# Anforderung
Schreiben Sie das gesamte nachstehende Material wortgetreu und Zeile für Zeile ab. Die Bilder lassen Sie dabei weg.

# Die Daten
* * *
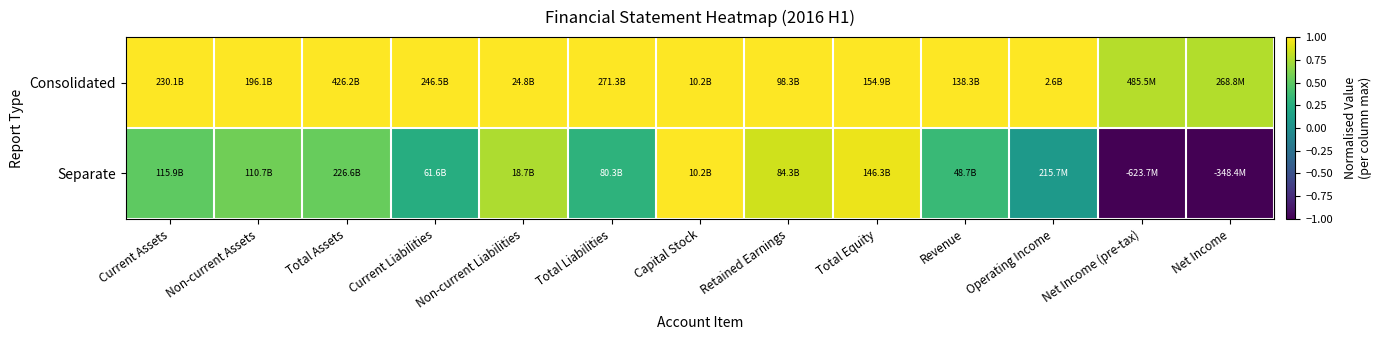

Between Operating Income and Current Liabilities, which is larger?

Operating Income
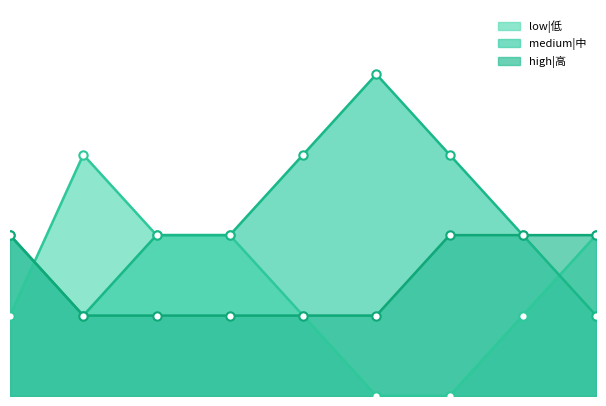

Count the number of categories in the chart.

9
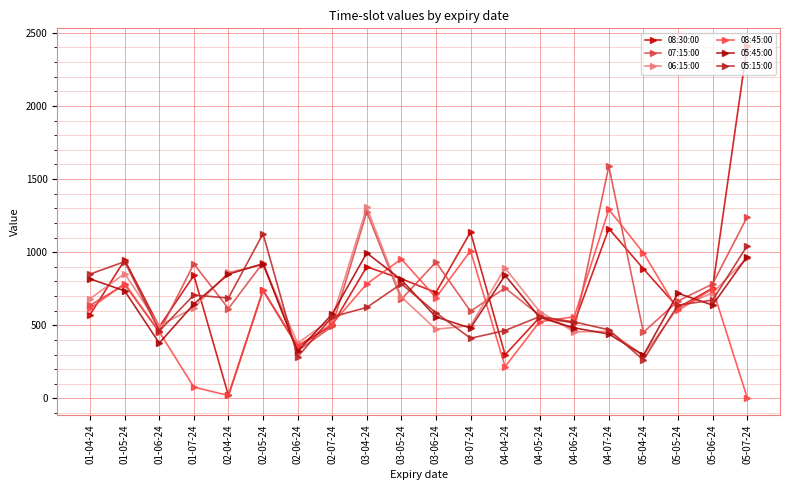

What is the difference between the second highest and minimum values in the 07:15:00 series?

950.0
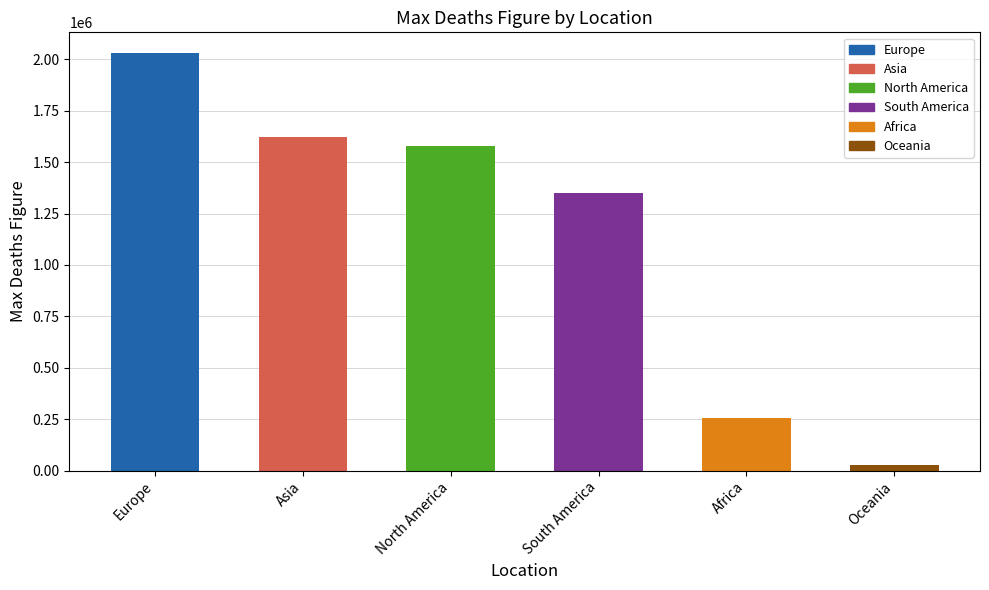

Where does the data first go above 1580862?

Europe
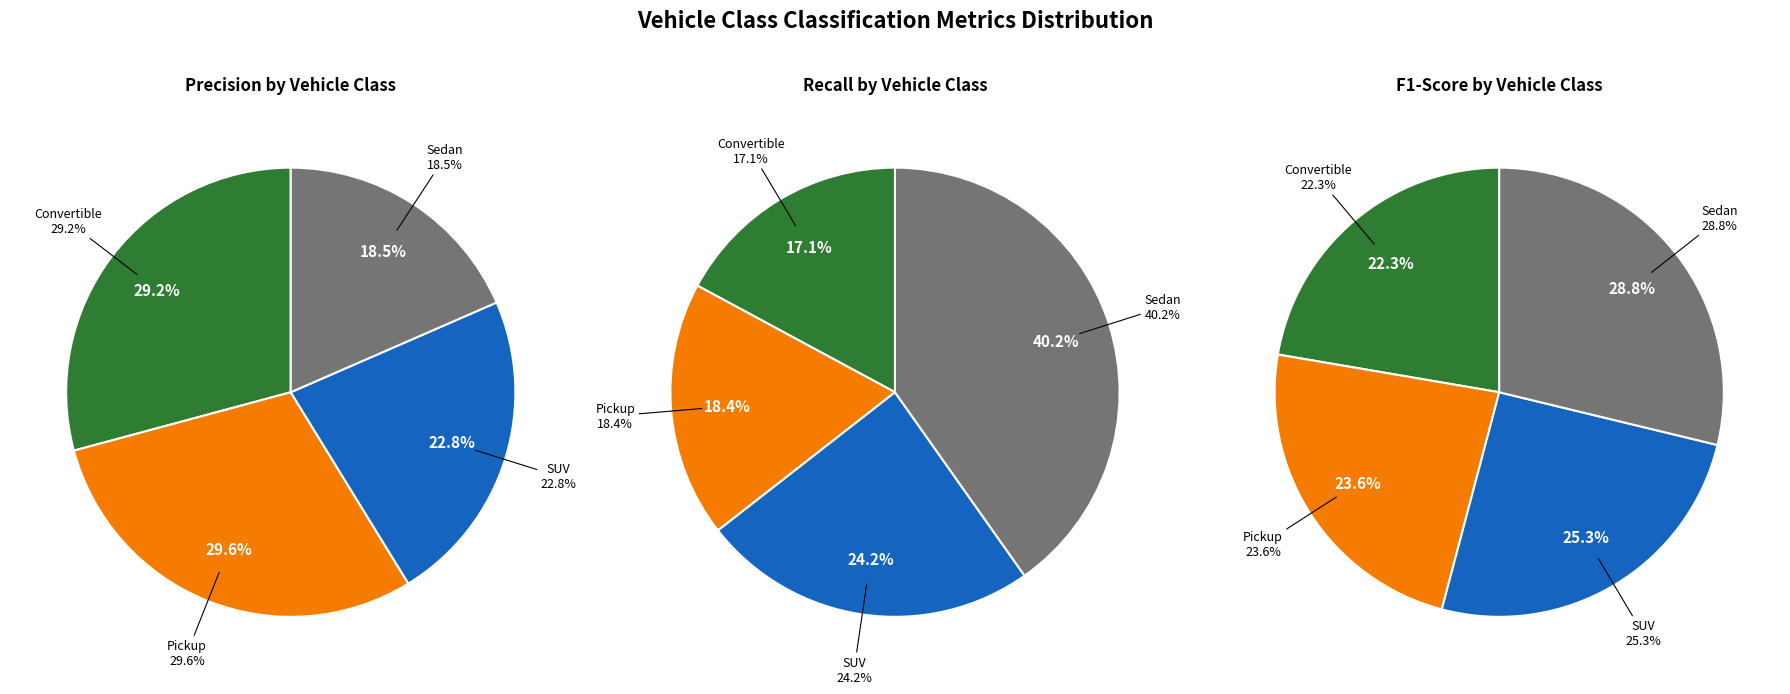

Is it true that Sedan is 18% of the pie?

True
* * *
# Antwort
Between Operating Income and Current Liabilities, which is larger?

Operating Income

Count the number of categories in the chart.

9

What is the difference between the second highest and minimum values in the 07:15:00 series?

950.0

Where does the data first go above 1580862?

Europe

Is it true that Sedan is 18% of the pie?

True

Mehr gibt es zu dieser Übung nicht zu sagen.